Les sœurs du Sacré-Cœur
En 1804, Philippine Duchesne, ancienne visitandine, Madeleine-Sophie Barat, fondatrice de l’ordre du Sacré-Cœur et trois autres religieuses, s’installent dans le monastère. Elles consacrent leur temps à l’enseignement des jeunes filles et accueillent une soixantaine d’élèves. En 1815, Philippine Duchesne quitte Sainte-Marie d’en-Haut pour fonder de nouvelles maisons du Sacré-Cœur en Amérique du Nord. Elle sera canonisée en 1988.
En 1833, tandis que le génie militaire conduit sur la Bastille d’importants travaux de fortifications et multiplie les tirs de mine, les pouvoirs publics ferment le monastère par mesure de sécurité.
Les Ursulines
En 1851, le couvent de Sainte-Marie d’en-Haut abrite à nouveau un ordre enseignant, les ursulines, déjà installées à Grenoble. Après d’importants travaux, l’école religieuse reçoit des jeunes filles de bonne famille. Nul établissement ne peut offrir plus de garantie aux parents, ni plus d’agrément aux élèves signale un prospectus de 1869.
À l’instar de Lyon et de Marseille, les Grenoblois désirent leur Vierge protectrice « Notre-Dame d’en-Haut » . Une souscription est alors ouverte en 1890. L’architecte diocésain Alfred Berruyer, auteur de la basilique de La Salette, construit contre la chapelle une tour surmontée d’une statue de la Vierge en fonte dorée. Cet édifice, qui provoque de dangereuses lézardes dans la voûte de l’église et menace de s’effondrer, est démoli en 1935.
L'armée, les immigrés, la résistance
En 1904, peu avant la loi de « Séparation des Églises et de l’État », les ursulines sont définitivement expulsées. Le 16 avril 1905, le mobilier du couvent est disséminé dans une vente aux enchères publiques. De 1906 à 1920, l’armée loge jusqu'à 425 hommes de troupe dans l’ancien couvent.
En 1920, la Ville de Grenoble reprend possession de son bien. La crise du logement est alors aiguë, amplifiée par une immigration croissante. 150 familles d’origine italienne, provenant en majorité de Corato dans les Pouilles, s’installent dans ces bâtiments vétustes qui ne disposent que d’un seul point d’eau potable à la fontaine de la cour.

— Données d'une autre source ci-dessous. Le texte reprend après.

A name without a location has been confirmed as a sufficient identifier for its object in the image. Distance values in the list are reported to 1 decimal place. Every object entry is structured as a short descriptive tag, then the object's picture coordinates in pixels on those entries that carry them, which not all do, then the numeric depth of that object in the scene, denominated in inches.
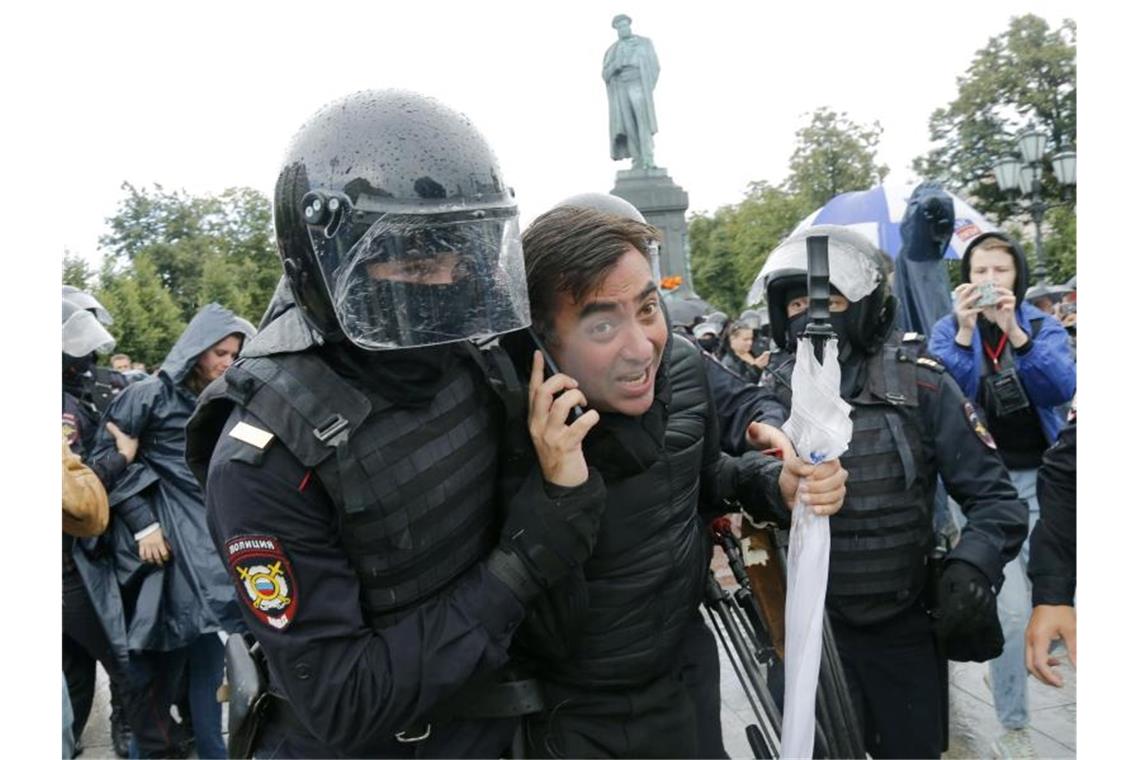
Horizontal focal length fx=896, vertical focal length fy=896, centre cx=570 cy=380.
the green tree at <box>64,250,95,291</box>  1118.3
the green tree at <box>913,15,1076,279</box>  975.6
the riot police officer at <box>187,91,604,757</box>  54.8
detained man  67.1
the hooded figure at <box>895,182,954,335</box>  156.8
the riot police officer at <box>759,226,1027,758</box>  94.2
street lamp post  427.8
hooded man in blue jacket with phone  140.3
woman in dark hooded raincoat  146.7
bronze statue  692.7
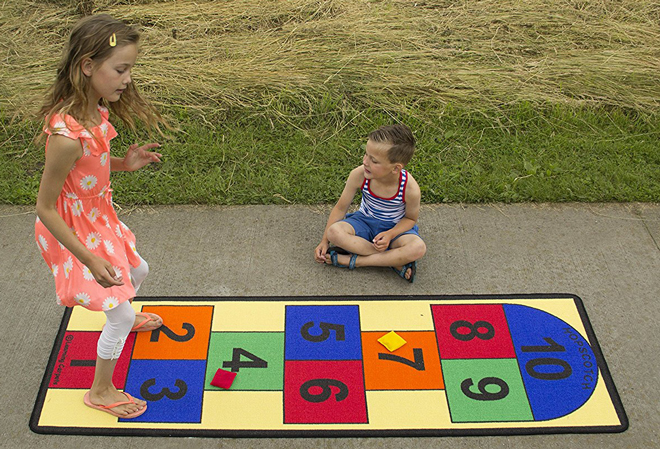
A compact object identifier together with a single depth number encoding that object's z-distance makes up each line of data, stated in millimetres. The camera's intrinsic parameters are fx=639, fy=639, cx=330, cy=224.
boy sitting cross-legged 3139
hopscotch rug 2629
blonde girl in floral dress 2100
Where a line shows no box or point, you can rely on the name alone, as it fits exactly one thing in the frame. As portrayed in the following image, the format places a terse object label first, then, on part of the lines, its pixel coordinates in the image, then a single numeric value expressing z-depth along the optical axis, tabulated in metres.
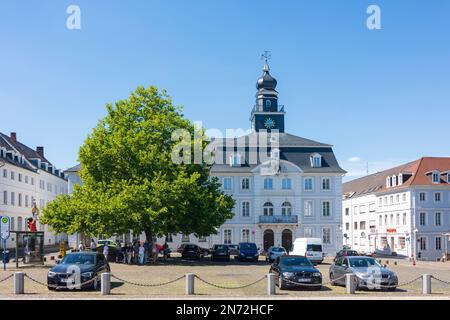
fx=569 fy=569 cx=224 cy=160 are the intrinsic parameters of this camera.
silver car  22.89
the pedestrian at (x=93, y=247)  41.61
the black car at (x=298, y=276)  23.08
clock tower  69.44
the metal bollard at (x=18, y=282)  20.81
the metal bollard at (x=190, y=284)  21.36
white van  43.34
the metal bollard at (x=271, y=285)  21.53
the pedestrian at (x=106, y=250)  37.62
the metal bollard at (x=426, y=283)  22.12
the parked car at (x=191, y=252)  44.88
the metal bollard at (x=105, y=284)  20.95
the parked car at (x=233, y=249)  55.16
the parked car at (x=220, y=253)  45.25
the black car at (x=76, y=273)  22.00
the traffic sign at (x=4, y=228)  31.54
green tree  38.31
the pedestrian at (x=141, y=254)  38.00
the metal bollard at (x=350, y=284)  21.73
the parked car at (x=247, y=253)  44.53
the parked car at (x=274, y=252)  43.94
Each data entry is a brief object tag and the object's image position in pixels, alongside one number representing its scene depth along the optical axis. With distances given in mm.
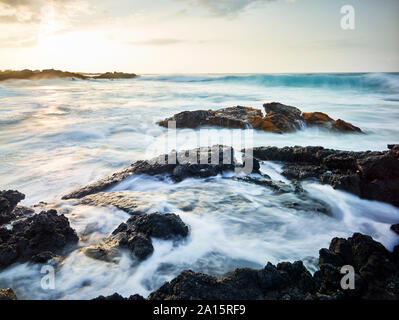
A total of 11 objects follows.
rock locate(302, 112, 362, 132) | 10391
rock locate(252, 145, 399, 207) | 4492
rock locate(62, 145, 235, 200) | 5418
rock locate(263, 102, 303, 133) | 10422
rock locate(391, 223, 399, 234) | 3716
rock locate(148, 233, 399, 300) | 2450
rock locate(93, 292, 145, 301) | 2293
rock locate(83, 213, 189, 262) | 3208
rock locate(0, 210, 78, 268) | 3135
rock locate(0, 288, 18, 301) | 2408
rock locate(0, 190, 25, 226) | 3970
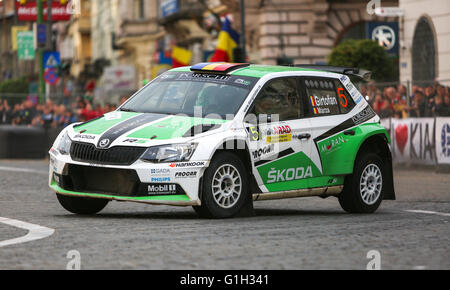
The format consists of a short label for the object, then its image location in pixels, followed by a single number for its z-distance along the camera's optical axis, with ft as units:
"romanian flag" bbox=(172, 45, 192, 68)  138.82
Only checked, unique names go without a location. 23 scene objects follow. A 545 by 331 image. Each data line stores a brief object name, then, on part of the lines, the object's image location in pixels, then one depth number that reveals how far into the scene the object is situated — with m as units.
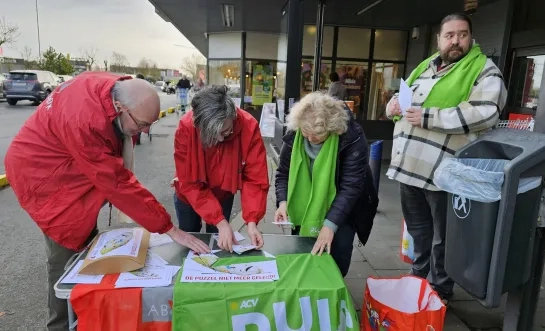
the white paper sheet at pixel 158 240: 2.02
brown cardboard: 1.65
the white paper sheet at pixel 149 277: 1.60
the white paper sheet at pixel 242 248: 1.98
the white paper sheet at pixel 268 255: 1.91
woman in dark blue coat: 2.20
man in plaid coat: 2.21
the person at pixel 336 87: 8.93
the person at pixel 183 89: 16.08
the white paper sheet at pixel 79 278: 1.60
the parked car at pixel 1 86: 20.73
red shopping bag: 1.81
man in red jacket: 1.69
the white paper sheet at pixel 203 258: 1.83
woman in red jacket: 2.09
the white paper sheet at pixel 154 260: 1.80
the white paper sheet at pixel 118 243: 1.72
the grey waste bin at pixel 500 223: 1.68
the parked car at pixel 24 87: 17.97
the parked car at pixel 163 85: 46.33
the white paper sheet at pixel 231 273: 1.65
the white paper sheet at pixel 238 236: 2.16
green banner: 1.54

Pendant l’Occupation, des résistants profitent du plan complexe du couvent pour y trouver des caches sûres, imprimer des tracts et tenir des réunions. À la fin des années 1950, les familles qui occupent dans le couvent des logements reconnus insalubres, sont relogées par la Ville. Le bâtiment est ensuite investi pour quelques années par les étudiants de l’École d’Architecture de Grenoble.
Le Musée dauphinois
Au début des années 1960, tandis que le site de la Bastille est pressenti pour accueillir un vaste complexe universitaire, l’Association des Amis de l’Université propose d’aménager dans l’ancien monastère un centre culturel international. De cet ambitieux projet, seuls seront réalisés la cité universitaire du Rabot et les instituts de géologie et de géographie. C’est dans la perspective des jeux Olympiques d’hiver de 1968 que la municipalité Dubedout décide de restaurer le couvent pour y transférer le Musée dauphinois. Placés sous la direction de Pierre Lotte, architecte en chef des monuments historiques, les travaux commencés en janvier 1966 ne s’achèveront qu’en juin 1970.
Le 3 février 1968, alors que s’ouvrent les jeux Olympiques de Grenoble, le Musée dauphinois est inauguré dans ses nouveaux locaux par André Malraux, ministre de la Culture, qui inaugure ce même jour la Maison de la Culture. En 1992, le Musée dauphinois passe sous la tutelle du Conseil général de l'Isère (aujourd'hui le Département de l'Isère).